=== Begin Enclosure ===
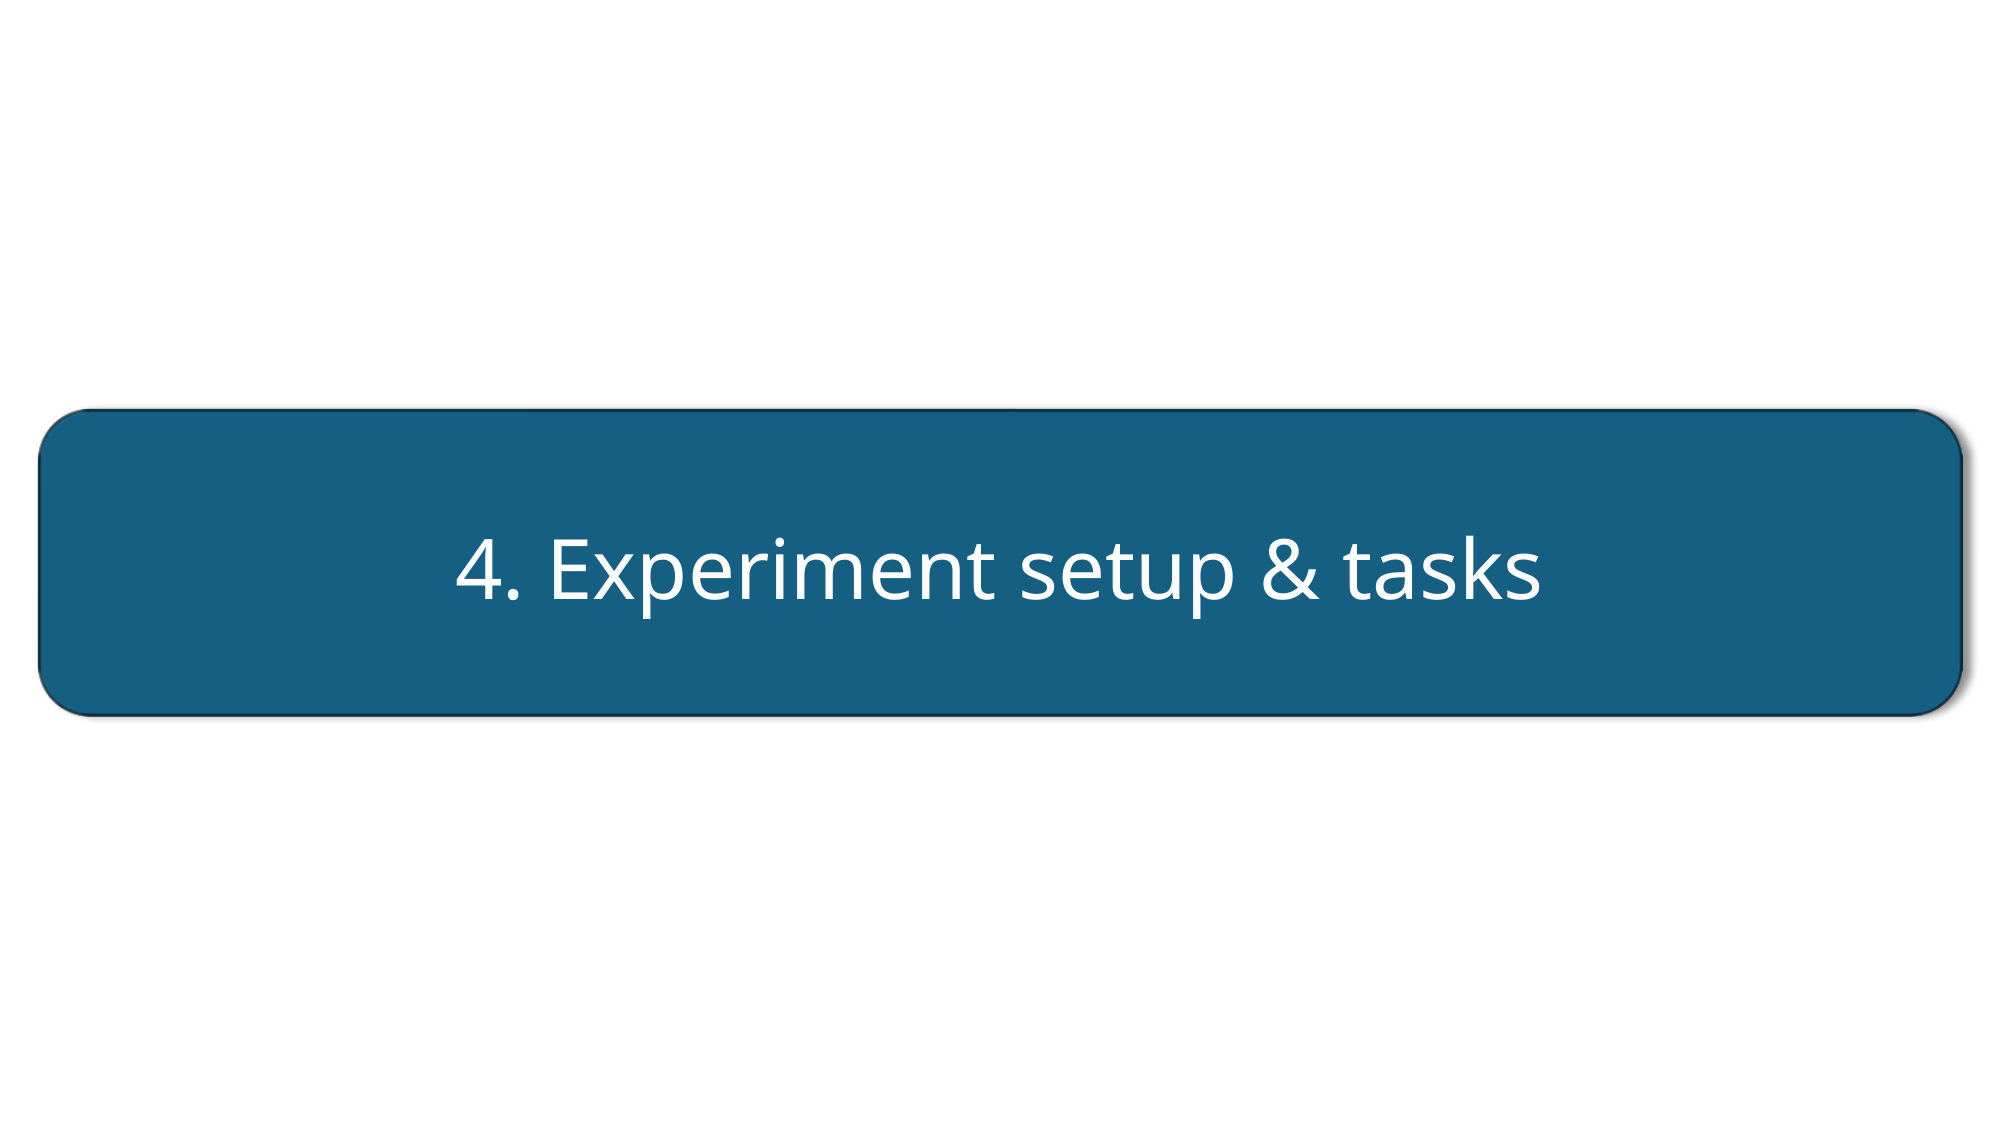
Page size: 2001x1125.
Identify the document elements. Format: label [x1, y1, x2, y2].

text_box [38, 351, 1962, 715]
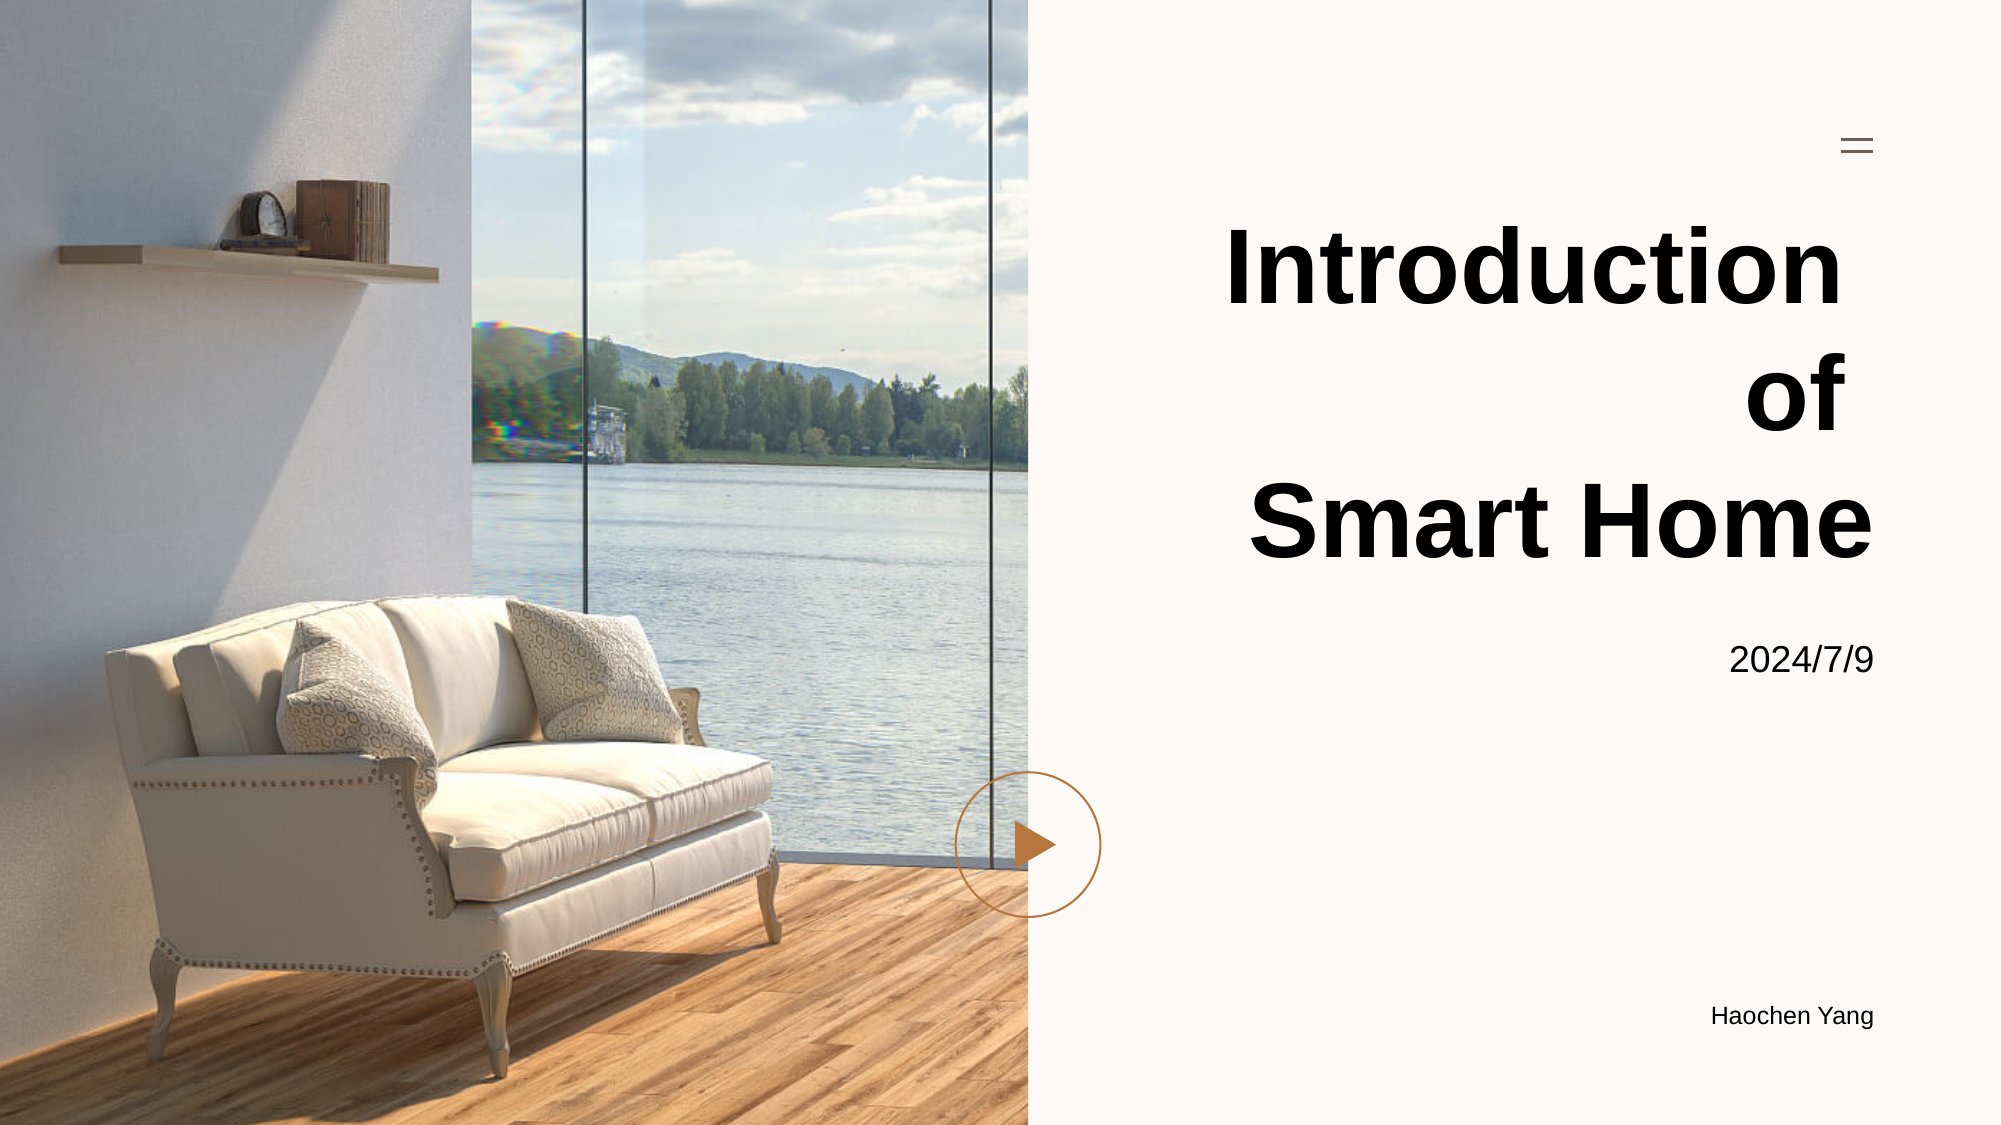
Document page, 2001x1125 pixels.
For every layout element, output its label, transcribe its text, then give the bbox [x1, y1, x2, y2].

picture [957, 774, 1029, 915]
picture [0, 0, 1029, 1125]
title Introduction of Smart Home [491, 185, 1890, 587]
list Haochen Yang [1439, 992, 1890, 1038]
subtitle 2024/7/9 [1054, 612, 1890, 703]
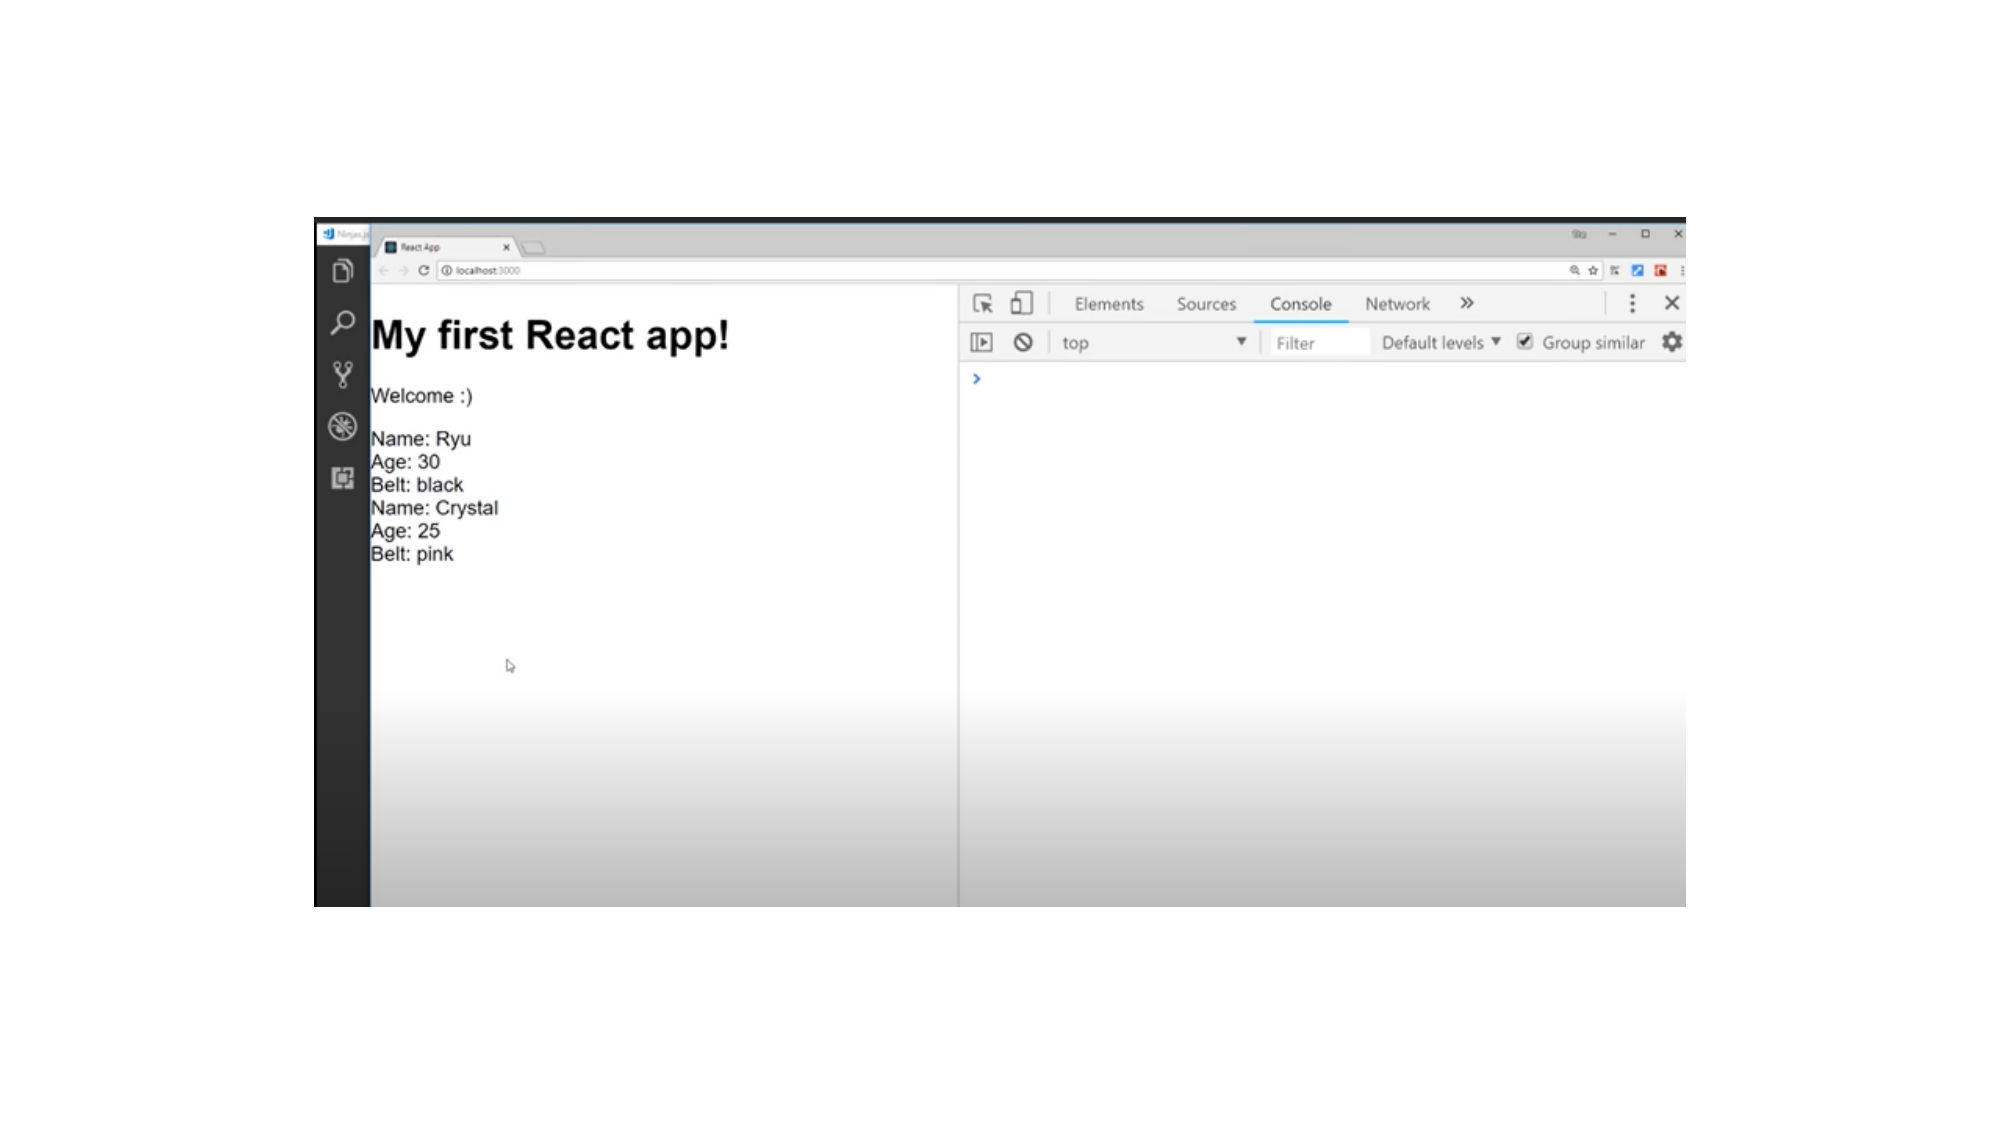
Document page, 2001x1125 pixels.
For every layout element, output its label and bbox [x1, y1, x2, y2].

picture [314, 217, 1686, 908]
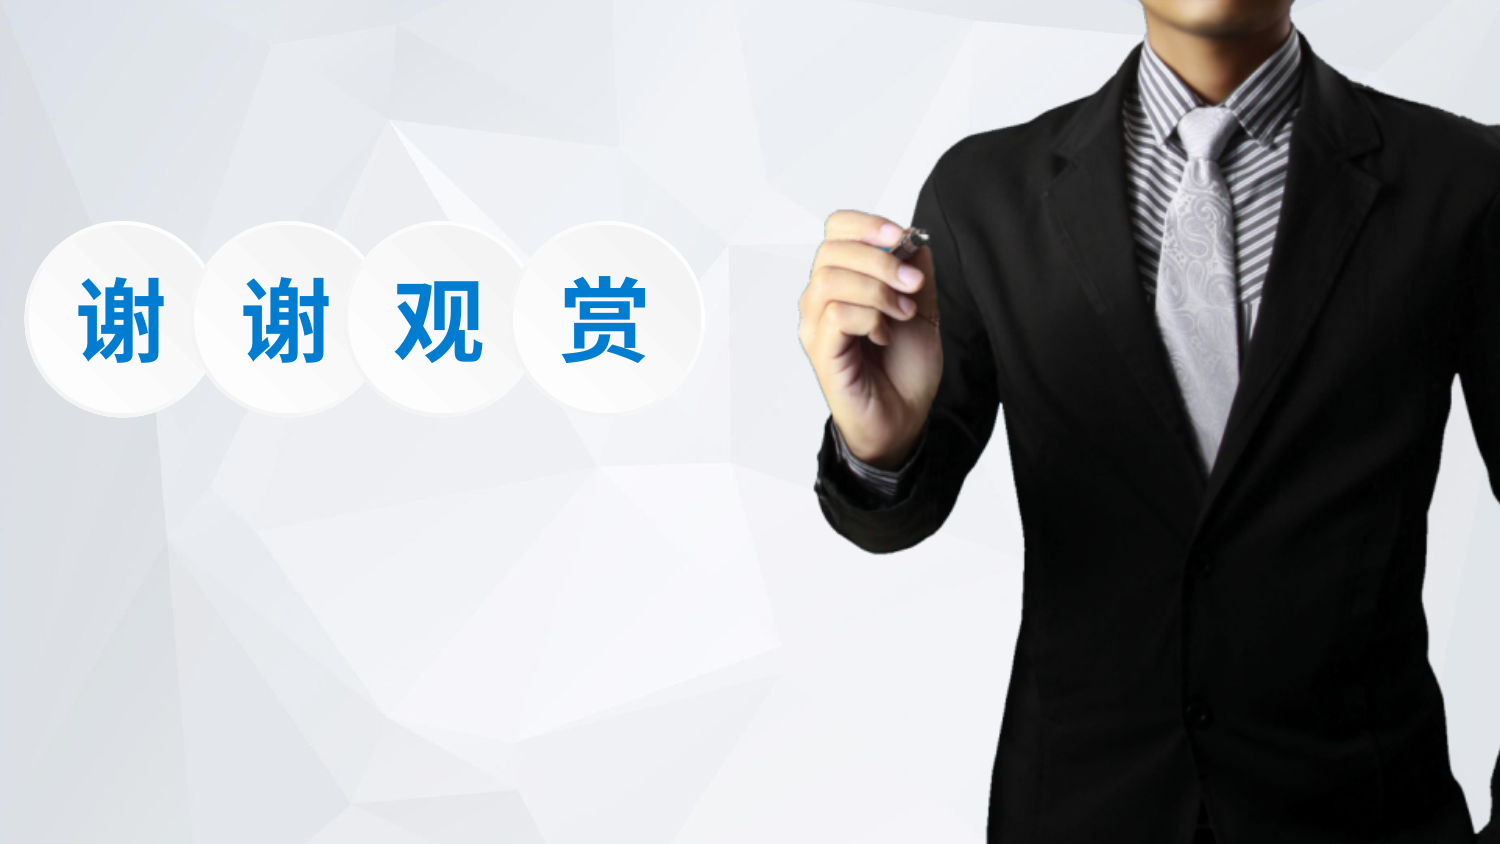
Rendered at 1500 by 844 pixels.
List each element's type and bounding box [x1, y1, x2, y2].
=== End Enclosure ===
Task brief: Write the listing out exactly, word for word, but omit the pictures.

Reply to the task:
Page size: 2001x1125.
Identify the document elements. Format: label [x1, y1, x2, y2].

text_box [38, 351, 1962, 715]
Document page, 2001x1125 pixels.
For every layout element, output its label, transcribe its text, then give the bbox [x1, y1, x2, y2].

picture [957, 774, 1029, 915]
picture [0, 0, 1029, 1125]
title Introduction of Smart Home [491, 185, 1890, 587]
list Haochen Yang [1439, 992, 1890, 1038]
subtitle 2024/7/9 [1054, 612, 1890, 703]
Document page, 2001x1125 pixels.
For every layout element, output its label and bbox [x1, y1, x2, y2].

picture [314, 217, 1686, 908]
Rendered at 1500 by 844 pixels.
List each element's type and bounding box [x1, y1, x2, y2].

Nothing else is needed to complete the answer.